Directive: Repeat each line of the material exactly.

Data to examine:

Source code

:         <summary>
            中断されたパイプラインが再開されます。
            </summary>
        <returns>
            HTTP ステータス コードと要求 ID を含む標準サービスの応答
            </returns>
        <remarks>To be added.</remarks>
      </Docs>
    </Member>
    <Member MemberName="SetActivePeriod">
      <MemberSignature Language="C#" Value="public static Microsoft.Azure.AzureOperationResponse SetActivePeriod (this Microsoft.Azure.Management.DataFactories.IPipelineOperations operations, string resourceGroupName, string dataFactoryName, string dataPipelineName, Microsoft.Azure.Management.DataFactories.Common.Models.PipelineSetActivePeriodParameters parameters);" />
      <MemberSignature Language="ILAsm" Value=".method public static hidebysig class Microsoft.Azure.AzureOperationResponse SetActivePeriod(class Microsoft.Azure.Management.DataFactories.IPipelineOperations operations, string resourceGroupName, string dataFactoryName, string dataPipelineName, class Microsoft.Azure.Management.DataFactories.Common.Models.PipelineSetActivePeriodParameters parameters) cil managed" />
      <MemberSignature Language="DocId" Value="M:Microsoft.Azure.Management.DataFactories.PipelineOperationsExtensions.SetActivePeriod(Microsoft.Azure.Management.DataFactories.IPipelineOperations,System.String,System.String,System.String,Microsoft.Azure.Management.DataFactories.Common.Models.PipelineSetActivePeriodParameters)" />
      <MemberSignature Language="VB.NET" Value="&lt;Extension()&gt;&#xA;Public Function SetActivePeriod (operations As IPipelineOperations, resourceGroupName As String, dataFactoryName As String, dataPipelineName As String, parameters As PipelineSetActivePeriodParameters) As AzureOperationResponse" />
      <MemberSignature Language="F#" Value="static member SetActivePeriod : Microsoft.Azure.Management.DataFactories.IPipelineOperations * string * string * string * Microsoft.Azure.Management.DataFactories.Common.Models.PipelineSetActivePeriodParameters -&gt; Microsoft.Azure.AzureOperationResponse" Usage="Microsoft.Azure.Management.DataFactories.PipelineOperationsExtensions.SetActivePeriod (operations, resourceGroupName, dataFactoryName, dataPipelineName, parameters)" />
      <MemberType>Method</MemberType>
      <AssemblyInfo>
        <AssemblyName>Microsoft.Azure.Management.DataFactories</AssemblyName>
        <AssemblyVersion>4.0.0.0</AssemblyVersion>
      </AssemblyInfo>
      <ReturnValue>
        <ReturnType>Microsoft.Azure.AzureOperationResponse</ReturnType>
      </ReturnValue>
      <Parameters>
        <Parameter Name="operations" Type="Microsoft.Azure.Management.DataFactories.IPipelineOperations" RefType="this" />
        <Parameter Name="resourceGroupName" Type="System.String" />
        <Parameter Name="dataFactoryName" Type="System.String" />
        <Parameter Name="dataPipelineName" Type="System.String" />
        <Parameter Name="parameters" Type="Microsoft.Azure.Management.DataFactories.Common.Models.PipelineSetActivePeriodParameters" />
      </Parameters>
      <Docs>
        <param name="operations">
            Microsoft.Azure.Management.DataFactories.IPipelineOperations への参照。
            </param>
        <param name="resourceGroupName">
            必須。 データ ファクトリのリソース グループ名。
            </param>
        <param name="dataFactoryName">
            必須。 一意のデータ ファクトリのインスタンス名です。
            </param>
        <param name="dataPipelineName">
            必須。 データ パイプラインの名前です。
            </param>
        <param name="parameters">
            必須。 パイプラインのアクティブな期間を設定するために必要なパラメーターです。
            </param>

Exercise result:
Source code

:         <summary>
            中断されたパイプラインが再開されます。
            </summary>
        <returns>
            HTTP ステータス コードと要求 ID を含む標準サービスの応答
            </returns>
        <remarks>To be added.</remarks>
      </Docs>
    </Member>
    <Member MemberName="SetActivePeriod">
      <MemberSignature Language="C#" Value="public static Microsoft.Azure.AzureOperationResponse SetActivePeriod (this Microsoft.Azure.Management.DataFactories.IPipelineOperations operations, string resourceGroupName, string dataFactoryName, string dataPipelineName, Microsoft.Azure.Management.DataFactories.Common.Models.PipelineSetActivePeriodParameters parameters);" />
      <MemberSignature Language="ILAsm" Value=".method public static hidebysig class Microsoft.Azure.AzureOperationResponse SetActivePeriod(class Microsoft.Azure.Management.DataFactories.IPipelineOperations operations, string resourceGroupName, string dataFactoryName, string dataPipelineName, class Microsoft.Azure.Management.DataFactories.Common.Models.PipelineSetActivePeriodParameters parameters) cil managed" />
      <MemberSignature Language="DocId" Value="M:Microsoft.Azure.Management.DataFactories.PipelineOperationsExtensions.SetActivePeriod(Microsoft.Azure.Management.DataFactories.IPipelineOperations,System.String,System.String,System.String,Microsoft.Azure.Management.DataFactories.Common.Models.PipelineSetActivePeriodParameters)" />
      <MemberSignature Language="VB.NET" Value="&lt;Extension()&gt;&#xA;Public Function SetActivePeriod (operations As IPipelineOperations, resourceGroupName As String, dataFactoryName As String, dataPipelineName As String, parameters As PipelineSetActivePeriodParameters) As AzureOperationResponse" />
      <MemberSignature Language="F#" Value="static member SetActivePeriod : Microsoft.Azure.Management.DataFactories.IPipelineOperations * string * string * string * Microsoft.Azure.Management.DataFactories.Common.Models.PipelineSetActivePeriodParameters -&gt; Microsoft.Azure.AzureOperationResponse" Usage="Microsoft.Azure.Management.DataFactories.PipelineOperationsExtensions.SetActivePeriod (operations, resourceGroupName, dataFactoryName, dataPipelineName, parameters)" />
      <MemberType>Method</MemberType>
      <AssemblyInfo>
        <AssemblyName>Microsoft.Azure.Management.DataFactories</AssemblyName>
        <AssemblyVersion>4.0.0.0</AssemblyVersion>
      </AssemblyInfo>
      <ReturnValue>
        <ReturnType>Microsoft.Azure.AzureOperationResponse</ReturnType>
      </ReturnValue>
      <Parameters>
        <Parameter Name="operations" Type="Microsoft.Azure.Management.DataFactories.IPipelineOperations" RefType="this" />
        <Parameter Name="resourceGroupName" Type="System.String" />
        <Parameter Name="dataFactoryName" Type="System.String" />
        <Parameter Name="dataPipelineName" Type="System.String" />
        <Parameter Name="parameters" Type="Microsoft.Azure.Management.DataFactories.Common.Models.PipelineSetActivePeriodParameters" />
      </Parameters>
      <Docs>
        <param name="operations">
            Microsoft.Azure.Management.DataFactories.IPipelineOperations への参照。
            </param>
        <param name="resourceGroupName">
            必須。 データ ファクトリのリソース グループ名。
            </param>
        <param name="dataFactoryName">
            必須。 一意のデータ ファクトリのインスタンス名です。
            </param>
        <param name="dataPipelineName">
            必須。 データ パイプラインの名前です。
            </param>
        <param name="parameters">
            必須。 パイプラインのアクティブな期間を設定するために必要なパラメーターです。
            </param>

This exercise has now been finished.